Oh how I want to smash in the faces of you pitiful handicapped fucks. You, you fucking scourge, you fucking useless, insatiable blood suckers, bound to wheelchairs that fucking mock me, mock me to no end. Your pathetic existence just begs for my mercy and pity and I have none of that to give. I care not to explain how your own kind has bled me dry of it. And since you have nothing to give either, you only take and take and take and take, I feel a contempt towards you that may be the most fiery form of hatred. I hate you because your self-obsessed, subconscious destitution is manifested in your lameness and swaddled in metal instead of hidden like the rest of humanity’s disgusting, wretched, harrowing nature. You expose all of humanity with your deplorable presence.

Fuck you for driving a car. Fuck you for giving your kids the same haircut. Fuck you for cowering under an umbrella in a lightning storm. Fuck you for delaying life in order to post every fucking moment to Instagram or Facebook. Just FUCK YOU in every capacity possible.

Punch your numbers into your godawful machine, take my money in return for something I require to live, and then I fucking dare you recite those empty words as if you truly wish me to have a good day. You only know “good” as the opposite of bad and that is not enough.
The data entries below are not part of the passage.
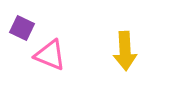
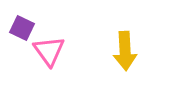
pink triangle: moved 1 px left, 4 px up; rotated 32 degrees clockwise
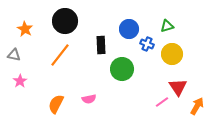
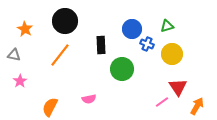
blue circle: moved 3 px right
orange semicircle: moved 6 px left, 3 px down
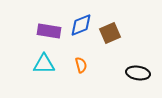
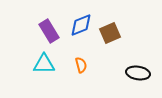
purple rectangle: rotated 50 degrees clockwise
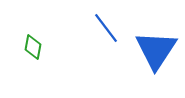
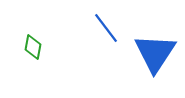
blue triangle: moved 1 px left, 3 px down
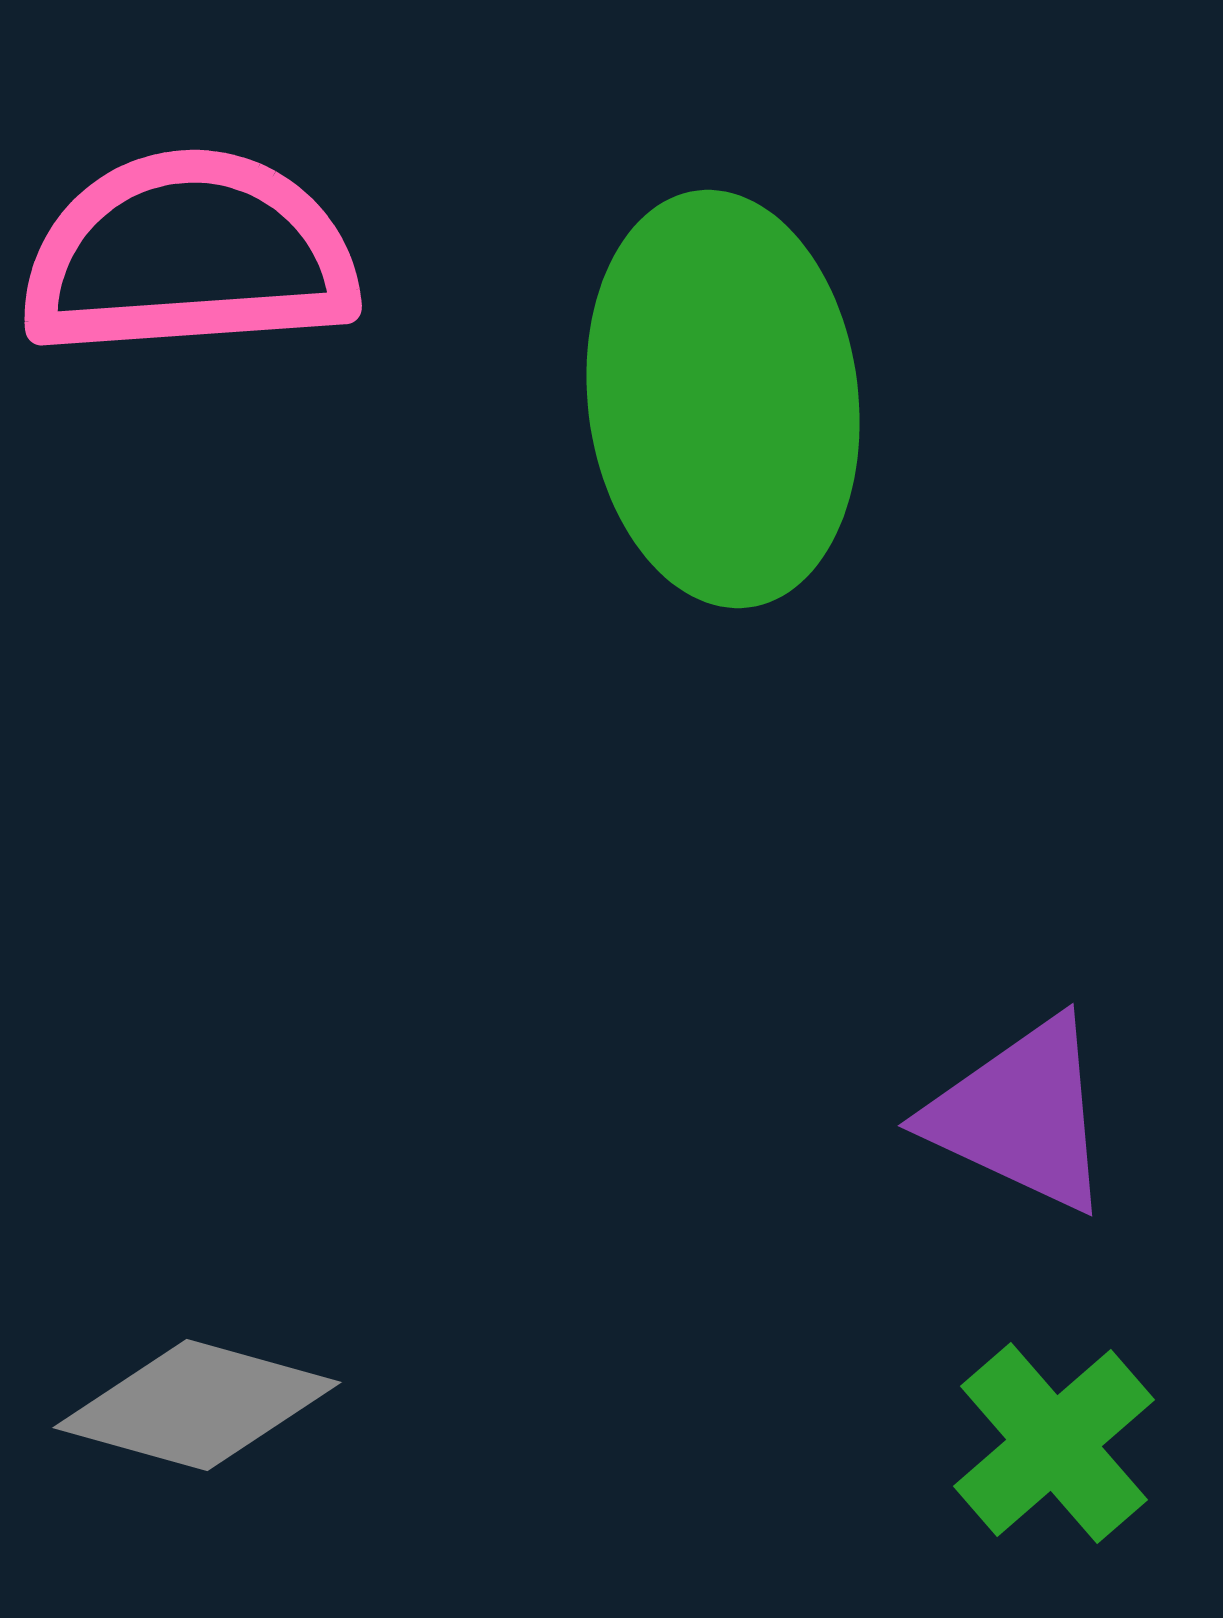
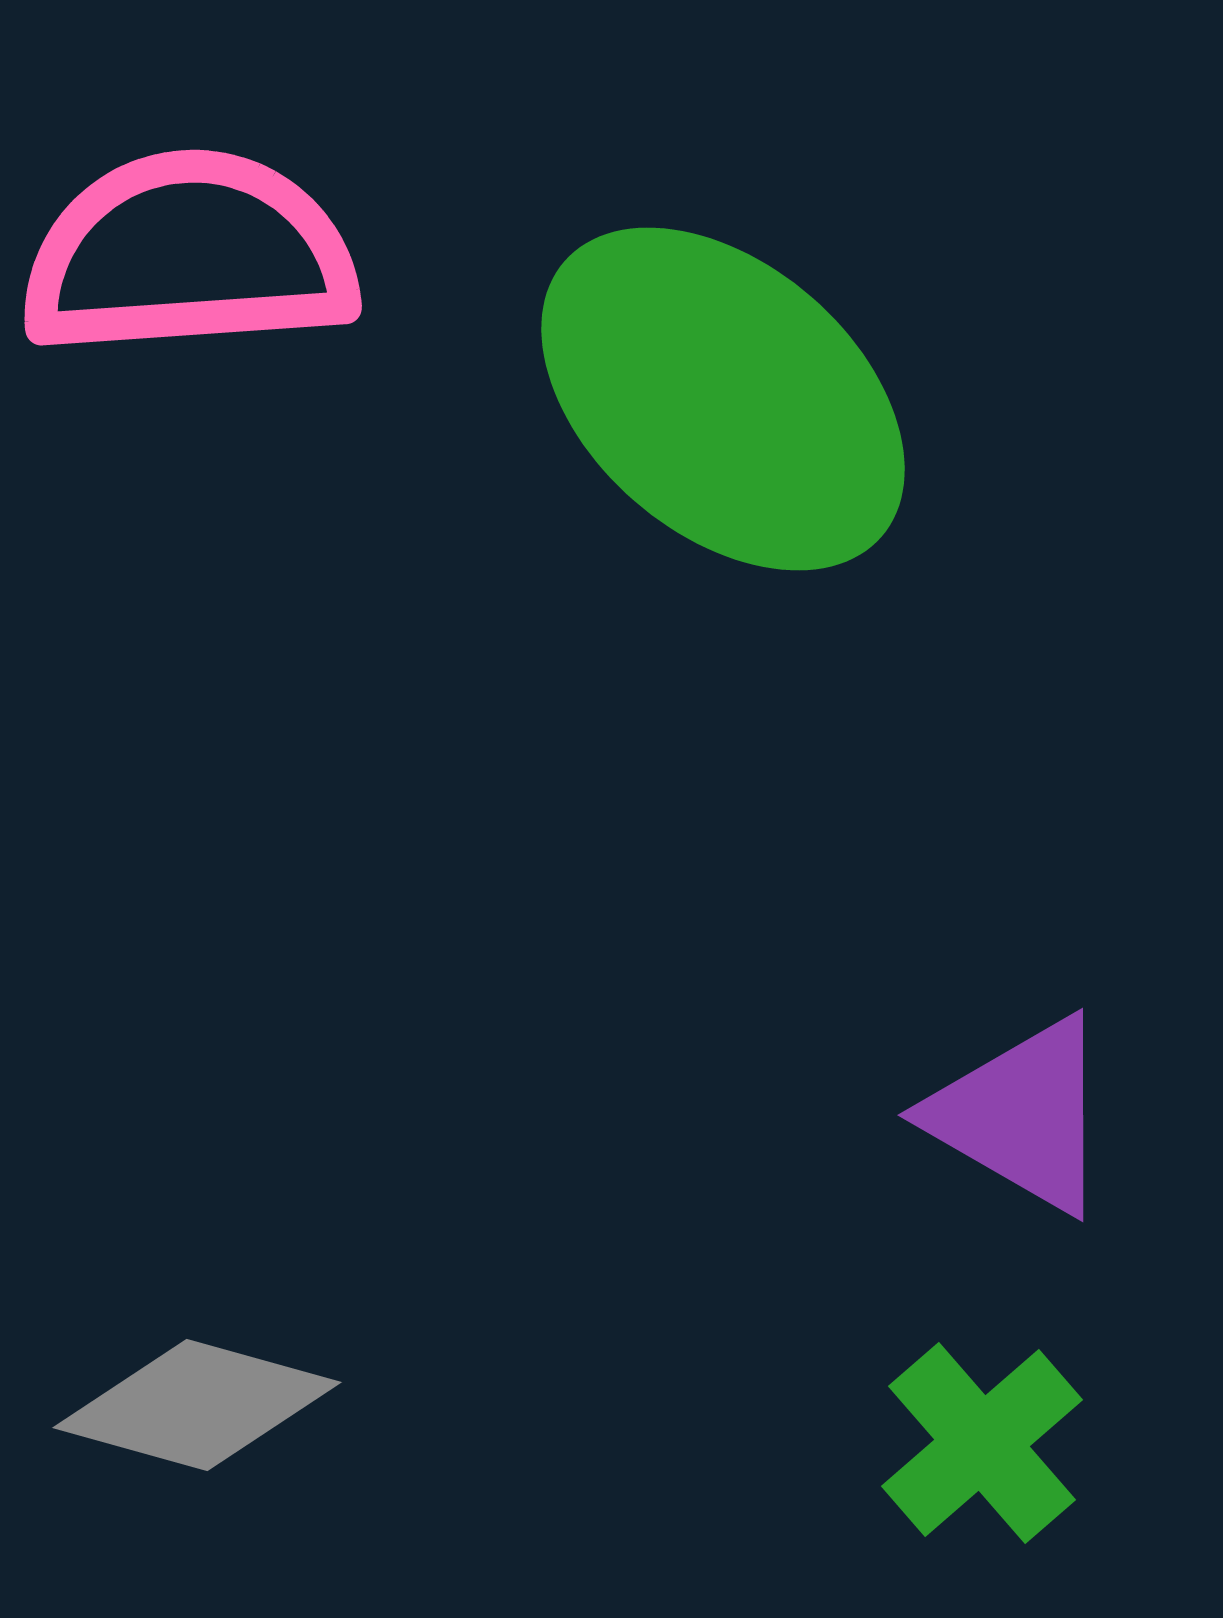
green ellipse: rotated 42 degrees counterclockwise
purple triangle: rotated 5 degrees clockwise
green cross: moved 72 px left
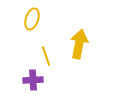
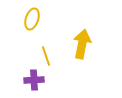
yellow arrow: moved 3 px right
purple cross: moved 1 px right
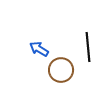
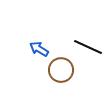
black line: rotated 60 degrees counterclockwise
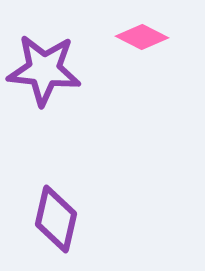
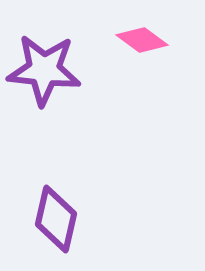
pink diamond: moved 3 px down; rotated 9 degrees clockwise
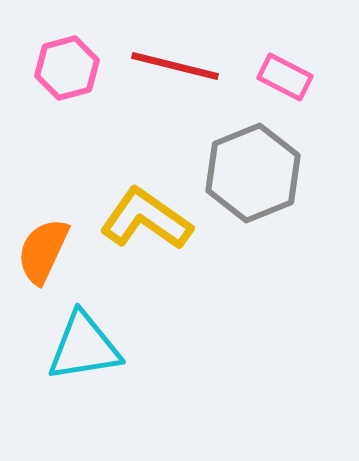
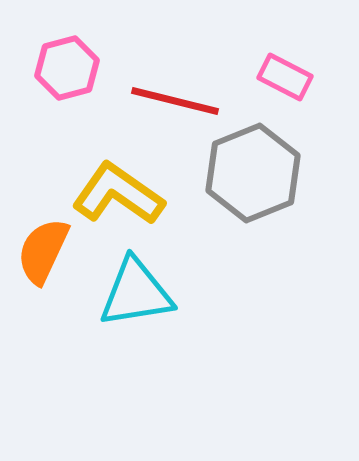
red line: moved 35 px down
yellow L-shape: moved 28 px left, 25 px up
cyan triangle: moved 52 px right, 54 px up
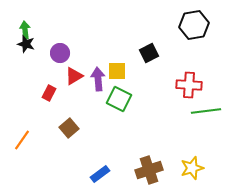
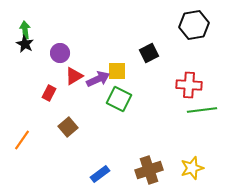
black star: moved 1 px left; rotated 12 degrees clockwise
purple arrow: rotated 70 degrees clockwise
green line: moved 4 px left, 1 px up
brown square: moved 1 px left, 1 px up
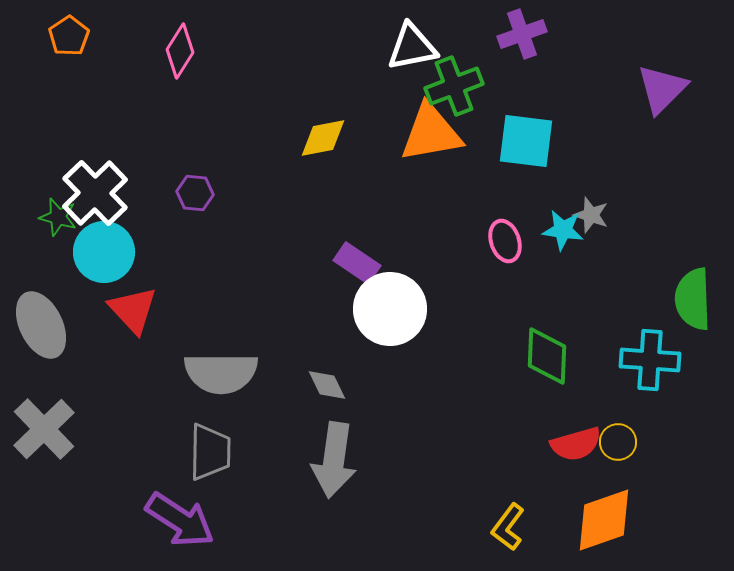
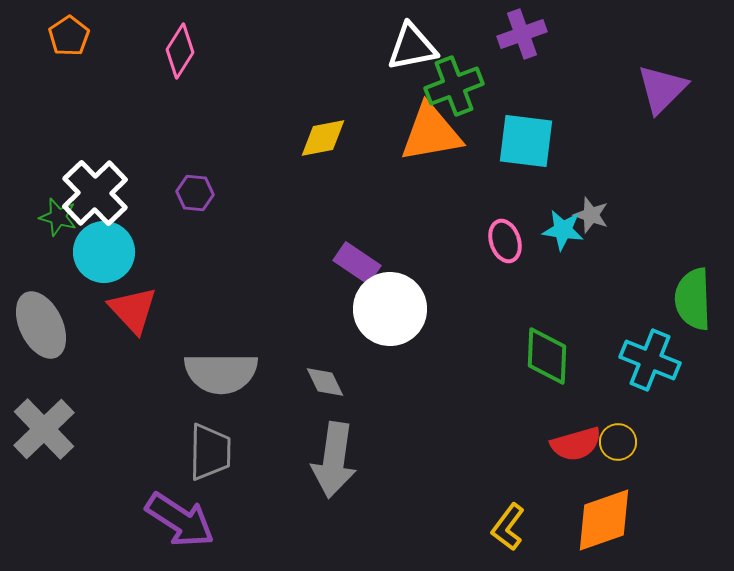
cyan cross: rotated 18 degrees clockwise
gray diamond: moved 2 px left, 3 px up
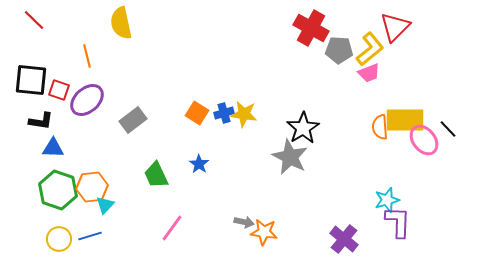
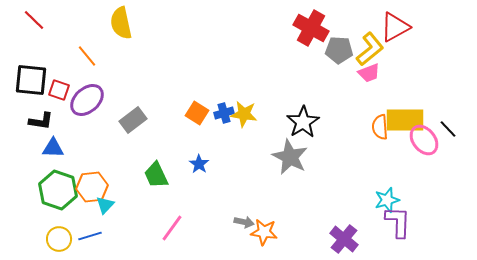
red triangle: rotated 16 degrees clockwise
orange line: rotated 25 degrees counterclockwise
black star: moved 6 px up
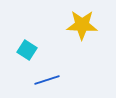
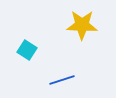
blue line: moved 15 px right
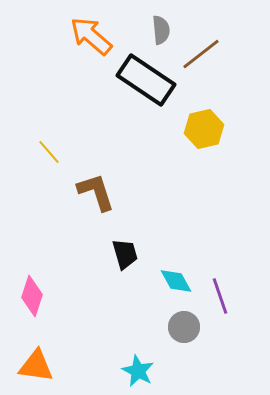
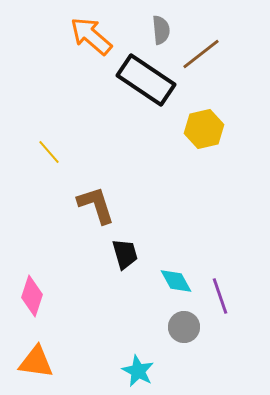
brown L-shape: moved 13 px down
orange triangle: moved 4 px up
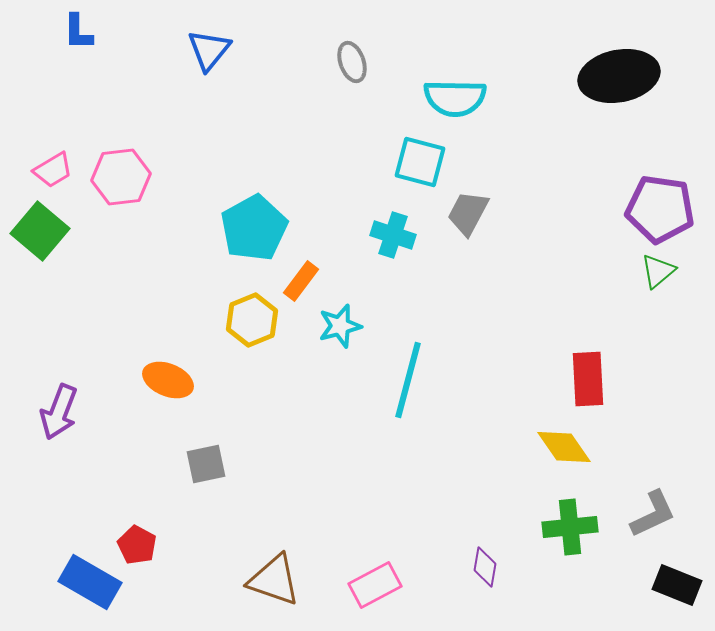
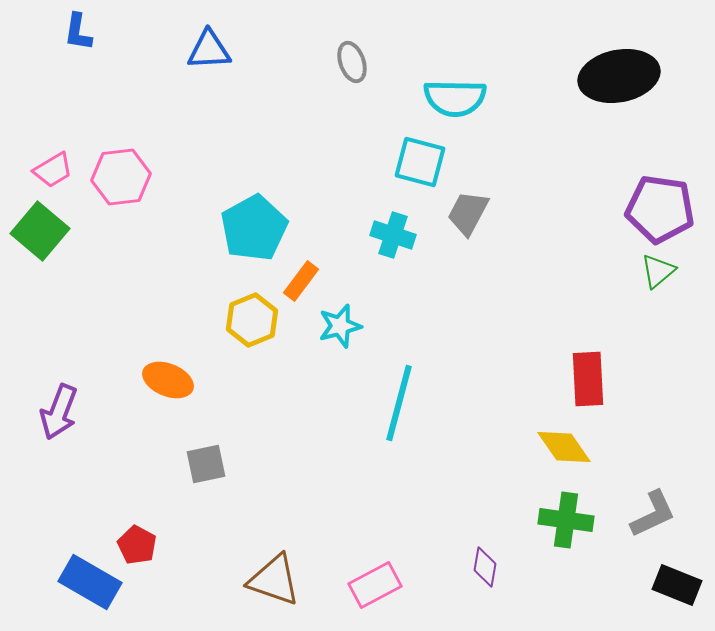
blue L-shape: rotated 9 degrees clockwise
blue triangle: rotated 48 degrees clockwise
cyan line: moved 9 px left, 23 px down
green cross: moved 4 px left, 7 px up; rotated 14 degrees clockwise
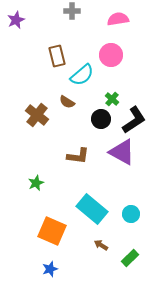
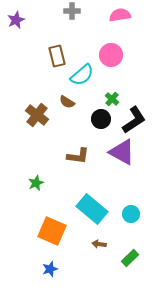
pink semicircle: moved 2 px right, 4 px up
brown arrow: moved 2 px left, 1 px up; rotated 24 degrees counterclockwise
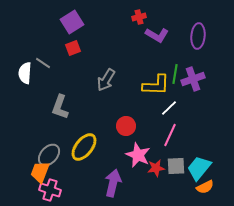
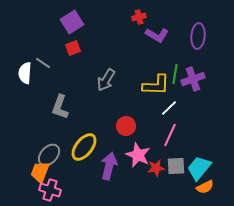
purple arrow: moved 4 px left, 17 px up
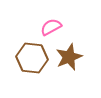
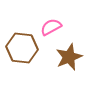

That is not a fucking way to define goodness. You can’t define something by showcasing its antithesis.

God DAMN I hate you all. I hate your belonging and I hate your need to belong and I hate your clinging and the fact that your answer to those poignant demands is public comradery, knowing damn well that beneath your shiny, shallow surface you are just a self-serving piece of shit that is unworthy of any happiness, faux or otherwise. 

This anger has been learned. This anger has been learned, and so I feel no remorse in hating you, humanity. Your glimmers of good no longer have any fucking place in my ever-forming opinion – you could have never created evil, but you did, and that is most evil of all. Then to propagate it…No, I cannot forgive you.

If I've incited hatred in you, then I've paid it forward, as was done to me. It’s now important to know, to admit, that the most passionate hatred I experience is towards my own self. I hate myself for allowing myself to feel this way, for allowing you to disempower me, for allowing you to disarm me from my loving defenses, to allow myself the pomposity to identify myself as a “self” from my inception. I hate my longing for a connection to you, for acceptance, I hate myself for needing you to define what is me.  I look in the mirror and see a person filled with nothing but disgust and I can in turn feel nothing but disgust towards my person. Towards my former person, as I am now just a shell carrying the incurable virus known as hatred; simply an empty vessel that now that only survives to fuel a perpetual hatred towards its own self and the beings that resemble my own former self. I fucking hate me, and it’s because I fucking hate you.